• Task brief: Reproduce every line of the data below word for word and in the same order, from the first line through the last.
═══ Records shown
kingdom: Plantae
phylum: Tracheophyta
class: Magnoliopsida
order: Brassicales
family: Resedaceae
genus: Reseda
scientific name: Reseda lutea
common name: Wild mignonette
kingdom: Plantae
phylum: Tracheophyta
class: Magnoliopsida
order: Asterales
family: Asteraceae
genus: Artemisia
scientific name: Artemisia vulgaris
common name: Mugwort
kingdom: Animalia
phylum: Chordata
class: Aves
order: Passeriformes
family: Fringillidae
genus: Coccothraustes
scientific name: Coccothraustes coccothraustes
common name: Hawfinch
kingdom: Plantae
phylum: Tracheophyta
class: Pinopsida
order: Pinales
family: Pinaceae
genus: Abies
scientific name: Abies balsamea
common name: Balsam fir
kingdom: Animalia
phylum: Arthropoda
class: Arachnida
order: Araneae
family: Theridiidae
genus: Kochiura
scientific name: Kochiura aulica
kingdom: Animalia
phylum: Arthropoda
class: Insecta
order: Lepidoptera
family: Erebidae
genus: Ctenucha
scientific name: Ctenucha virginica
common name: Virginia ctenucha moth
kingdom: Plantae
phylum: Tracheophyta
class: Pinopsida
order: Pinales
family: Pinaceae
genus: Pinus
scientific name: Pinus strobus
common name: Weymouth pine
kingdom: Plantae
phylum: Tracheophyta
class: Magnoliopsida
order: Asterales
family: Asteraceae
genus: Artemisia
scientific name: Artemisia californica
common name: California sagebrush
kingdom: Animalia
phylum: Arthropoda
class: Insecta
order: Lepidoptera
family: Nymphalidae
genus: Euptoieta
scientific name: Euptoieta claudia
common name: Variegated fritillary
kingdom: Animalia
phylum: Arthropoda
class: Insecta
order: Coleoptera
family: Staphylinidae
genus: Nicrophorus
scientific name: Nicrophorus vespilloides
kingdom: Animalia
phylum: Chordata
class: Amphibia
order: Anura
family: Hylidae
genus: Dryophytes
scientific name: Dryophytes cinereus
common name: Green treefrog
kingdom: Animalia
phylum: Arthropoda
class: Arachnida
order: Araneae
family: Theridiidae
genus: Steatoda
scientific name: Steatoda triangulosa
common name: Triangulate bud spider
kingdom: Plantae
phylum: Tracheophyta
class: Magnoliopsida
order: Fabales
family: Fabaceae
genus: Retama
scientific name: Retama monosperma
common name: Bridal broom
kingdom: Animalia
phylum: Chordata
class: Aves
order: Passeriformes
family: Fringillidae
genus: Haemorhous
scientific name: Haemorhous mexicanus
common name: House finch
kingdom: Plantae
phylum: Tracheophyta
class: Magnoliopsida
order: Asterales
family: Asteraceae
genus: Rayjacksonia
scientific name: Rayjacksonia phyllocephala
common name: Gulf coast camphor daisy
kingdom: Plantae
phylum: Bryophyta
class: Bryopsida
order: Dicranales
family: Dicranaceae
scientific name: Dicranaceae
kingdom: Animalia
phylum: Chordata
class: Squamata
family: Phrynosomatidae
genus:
══════
• The reply:
kingdom: Plantae
phylum: Tracheophyta
class: Magnoliopsida
order: Brassicales
family: Resedaceae
genus: Reseda
scientific name: Reseda lutea
common name: Wild mignonette
kingdom: Plantae
phylum: Tracheophyta
class: Magnoliopsida
order: Asterales
family: Asteraceae
genus: Artemisia
scientific name: Artemisia vulgaris
common name: Mugwort
kingdom: Animalia
phylum: Chordata
class: Aves
order: Passeriformes
family: Fringillidae
genus: Coccothraustes
scientific name: Coccothraustes coccothraustes
common name: Hawfinch
kingdom: Plantae
phylum: Tracheophyta
class: Pinopsida
order: Pinales
family: Pinaceae
genus: Abies
scientific name: Abies balsamea
common name: Balsam fir
kingdom: Animalia
phylum: Arthropoda
class: Arachnida
order: Araneae
family: Theridiidae
genus: Kochiura
scientific name: Kochiura aulica
kingdom: Animalia
phylum: Arthropoda
class: Insecta
order: Lepidoptera
family: Erebidae
genus: Ctenucha
scientific name: Ctenucha virginica
common name: Virginia ctenucha moth
kingdom: Plantae
phylum: Tracheophyta
class: Pinopsida
order: Pinales
family: Pinaceae
genus: Pinus
scientific name: Pinus strobus
common name: Weymouth pine
kingdom: Plantae
phylum: Tracheophyta
class: Magnoliopsida
order: Asterales
family: Asteraceae
genus: Artemisia
scientific name: Artemisia californica
common name: California sagebrush
kingdom: Animalia
phylum: Arthropoda
class: Insecta
order: Lepidoptera
family: Nymphalidae
genus: Euptoieta
scientific name: Euptoieta claudia
common name: Variegated fritillary
kingdom: Animalia
phylum: Arthropoda
class: Insecta
order: Coleoptera
family: Staphylinidae
genus: Nicrophorus
scientific name: Nicrophorus vespilloides
kingdom: Animalia
phylum: Chordata
class: Amphibia
order: Anura
family: Hylidae
genus: Dryophytes
scientific name: Dryophytes cinereus
common name: Green treefrog
kingdom: Animalia
phylum: Arthropoda
class: Arachnida
order: Araneae
family: Theridiidae
genus: Steatoda
scientific name: Steatoda triangulosa
common name: Triangulate bud spider
kingdom: Plantae
phylum: Tracheophyta
class: Magnoliopsida
order: Fabales
family: Fabaceae
genus: Retama
scientific name: Retama monosperma
common name: Bridal broom
kingdom: Animalia
phylum: Chordata
class: Aves
order: Passeriformes
family: Fringillidae
genus: Haemorhous
scientific name: Haemorhous mexicanus
common name: House finch
kingdom: Plantae
phylum: Tracheophyta
class: Magnoliopsida
order: Asterales
family: Asteraceae
genus: Rayjacksonia
scientific name: Rayjacksonia phyllocephala
common name: Gulf coast camphor daisy
kingdom: Plantae
phylum: Bryophyta
class: Bryopsida
order: Dicranales
family: Dicranaceae
scientific name: Dicranaceae
kingdom: Animalia
phylum: Chordata
class: Squamata
family: Phrynosomatidae
genus:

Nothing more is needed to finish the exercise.